Atividades.
• A. Copie do texto sobre o jogo entre Coritiba e Operário a parte que começa em "Pedro Rocha comemora" e vai até "operariana ao delírio.".
• B. Responda, com base no texto sobre o jogo entre Coritiba e Operário:
(i) Qual foi o placar do empate em Chapecó pelo Brasileirão?
(ii) Quem fez o cruzamento para o segundo gol de Pedro Rocha?
(iii) De onde Fernando Seabra ligaria o microfone, se fosse um filme da Nasa?

---- Trecho do documento

Se fosse um filme da Nasa, o técnico Fernando Seabra poderia ligar o microfone, diretamente de Vila Oficinas, para informar: “Alô Houston, temos um problema a bordo!”.

O Coritiba, de novo, abriu dois gols de vantagem e cedeu o empate. Agora para o Operário, na abertura das semifinais do Campeonato Paranaense. Não foi propriamente uma repetição do que aconteceu em Chapecó, no empate de 3 a 3 pelo Brasileirão, mas ficou o mesmo gostinho amargo na garganta da torcida coxa-branca.

O Coxa foi muito eficiente no primeiro tempo com Wallison, Vini Paulista, Josué e Lucas Ronier circulando a bola pelo meio de campo e Pedro Rocha dando conta do recado no ataque, com a marcação de dois gols.

O Fantasma teve um domínio estéril, desperdiçando várias finalizações pela má pontaria dos seus atacantes e saiu perdendo por 2 a 0 na etapa inicial. No primeiro gol, Pedro Rocha aproveitou-se da marcação frouxa da zaga adversária e concluiu com categoria. No segundo, completou de cabeça um cruzamento perfeito do ala Bruno Melo.

Pedro Rocha comemora gol pelo Coritiba. (Foto: JP Pacheco/Coritiba).

Nos vestiários, o técnico Luizinho Lopes trabalhou bem, recompôs o posicionamento do seu sistema de armação, sob a liderança do craque Boschilia e dominou amplamente o jogo. “Alô Houston, temos um problema a bordo!”, pensou Fernando Seabra, afinal o seu time recuou, abriu mão do contra-ataque e sofreu os dois gols que levaram a torcida operariana ao delírio.

--------
---- Material de estudo

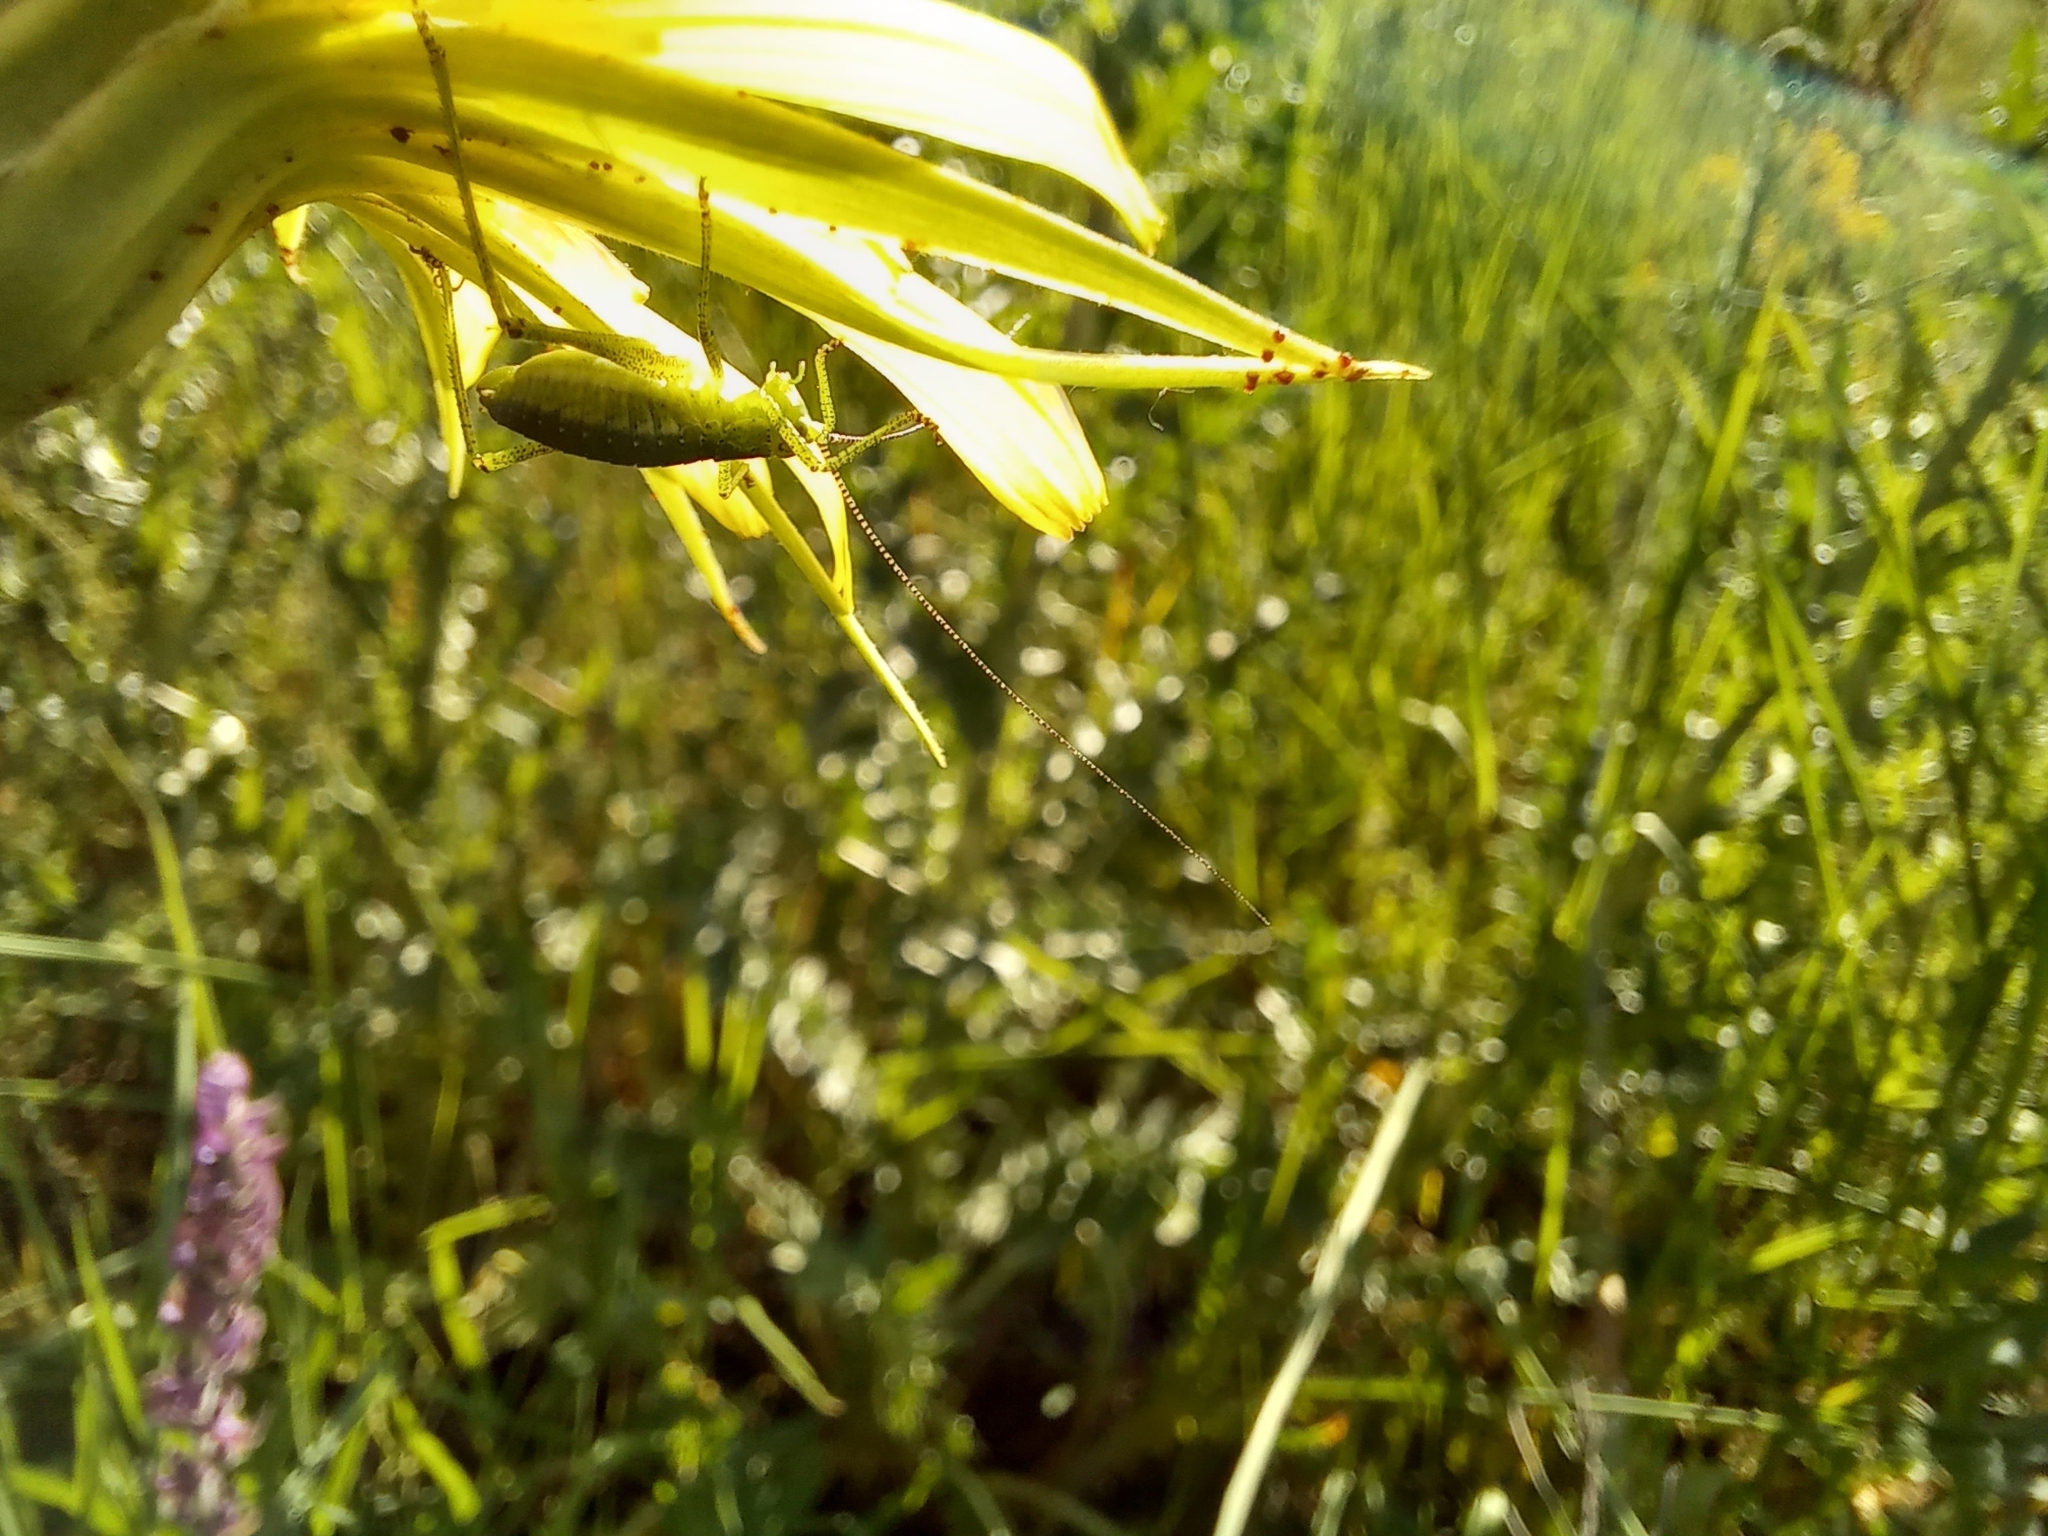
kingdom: Animalia
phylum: Arthropoda
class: Insecta
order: Orthoptera
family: Tettigoniidae
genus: Leptophyes
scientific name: Leptophyes albovittata
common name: Striped bush-cricket
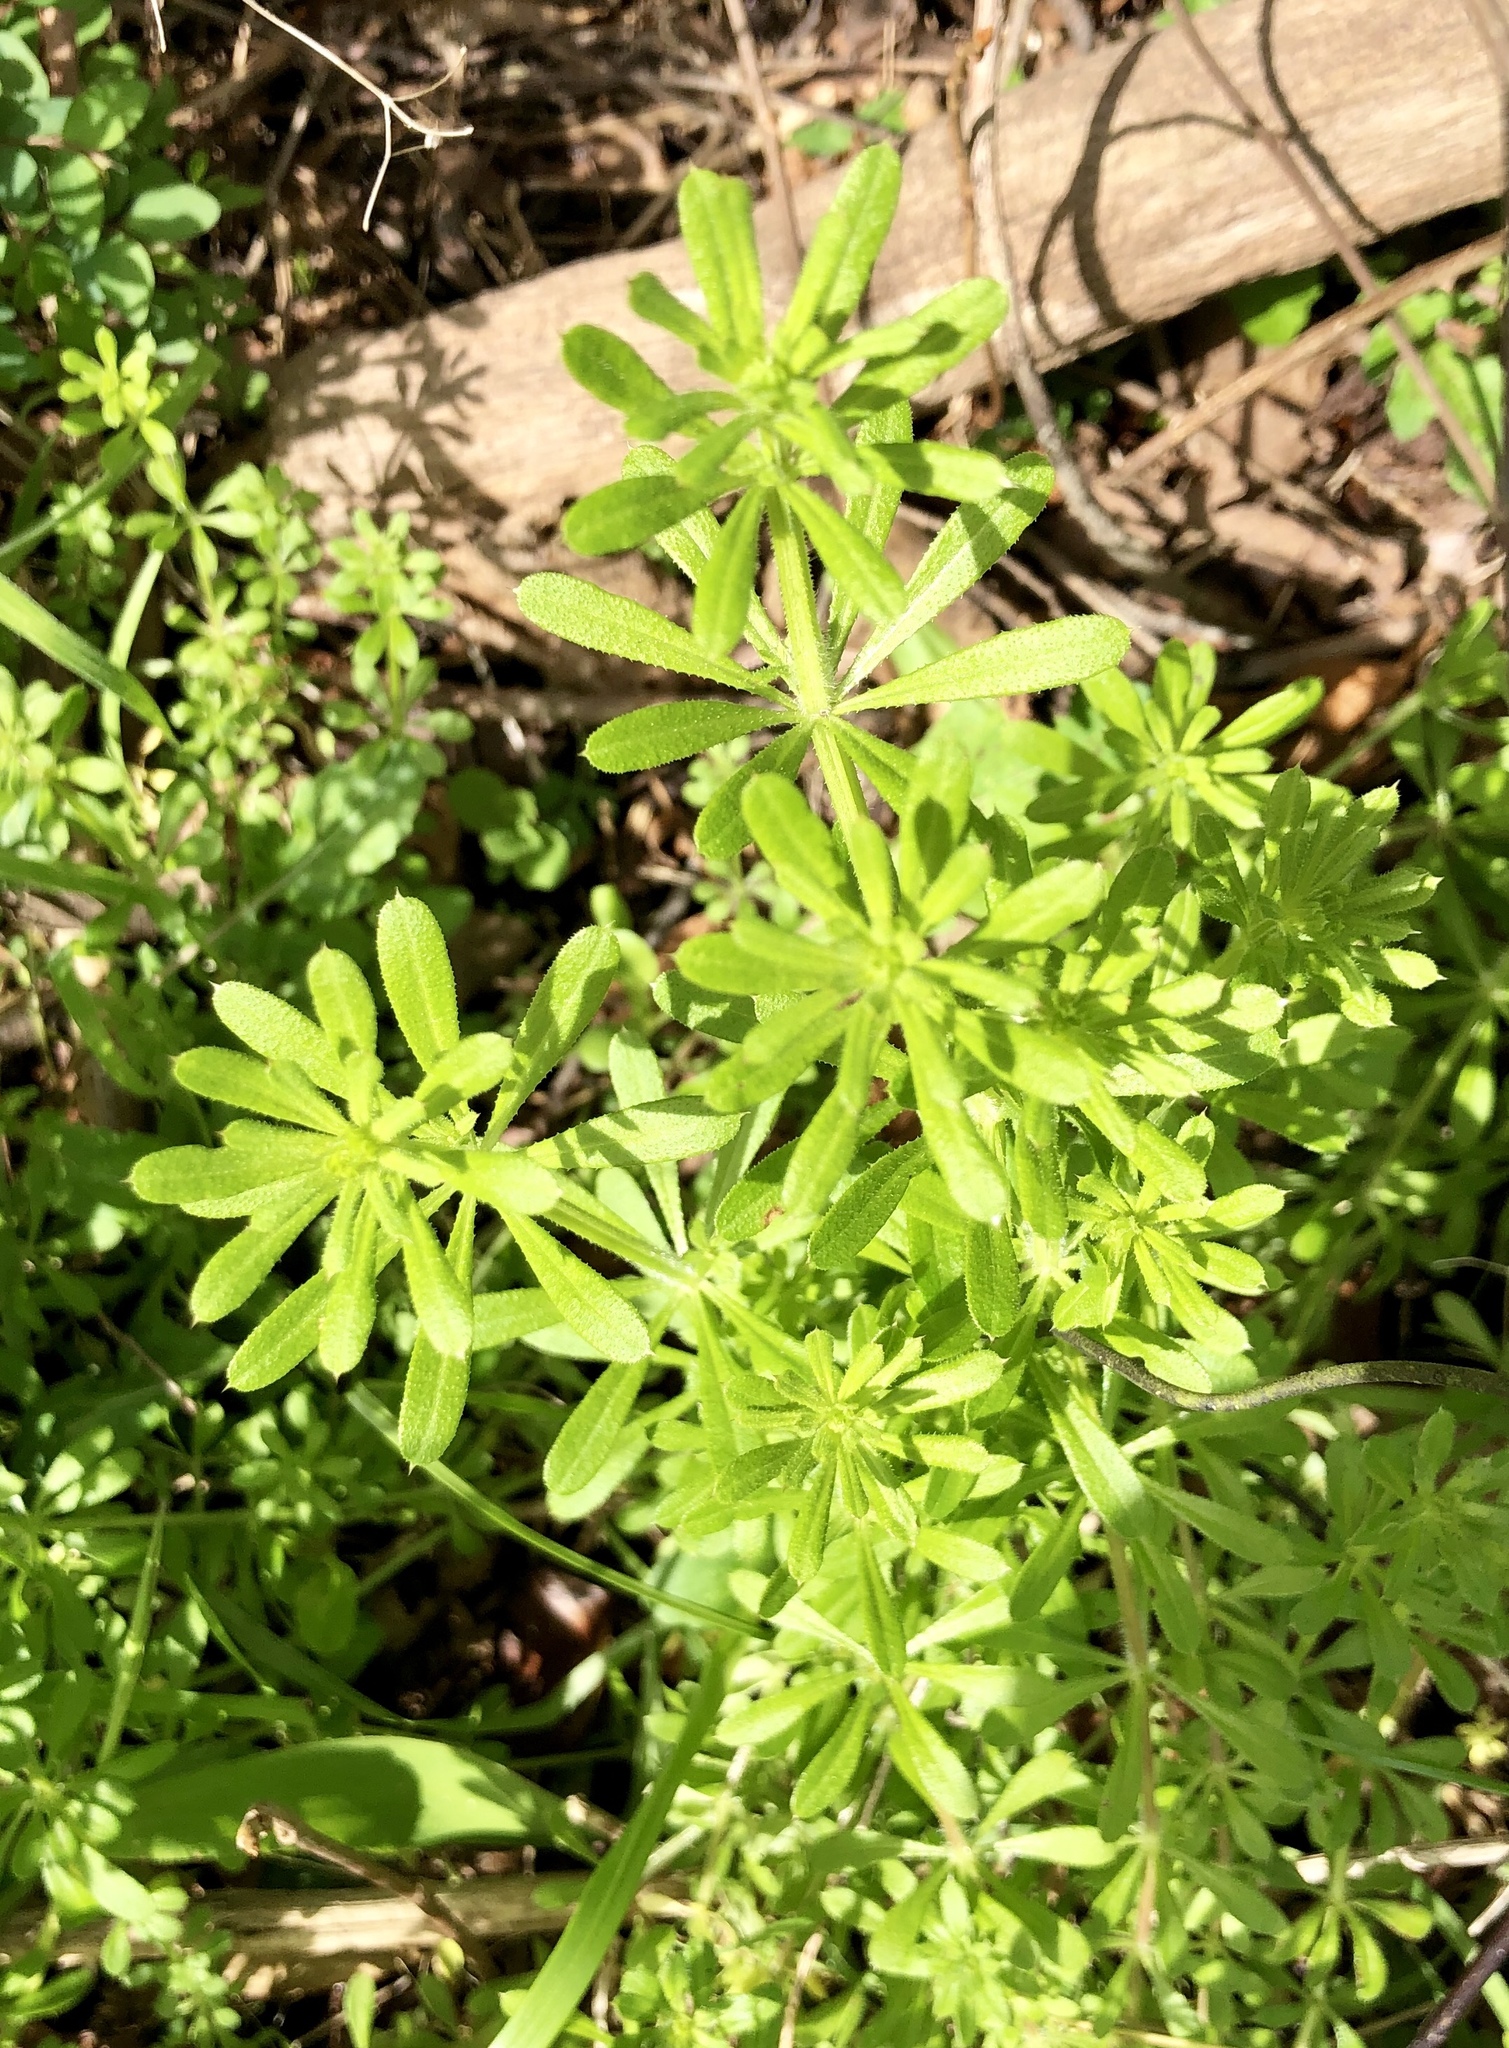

--------

Respostas dadas.
• A.
Pedro Rocha comemora gol pelo Coritiba. (Foto: JP Pacheco/Coritiba).

Nos vestiários, o técnico Luizinho Lopes trabalhou bem, recompôs o posicionamento do seu sistema de armação, sob a liderança do craque Boschilia e dominou amplamente o jogo. “Alô Houston, temos um problema a bordo!”, pensou Fernando Seabra, afinal o seu time recuou, abriu mão do contra-ataque e sofreu os dois gols que levaram a torcida operariana ao delírio.

• B.
(i) 3 a 3.
(ii) O ala Bruno Melo.
(iii) De Vila Oficinas.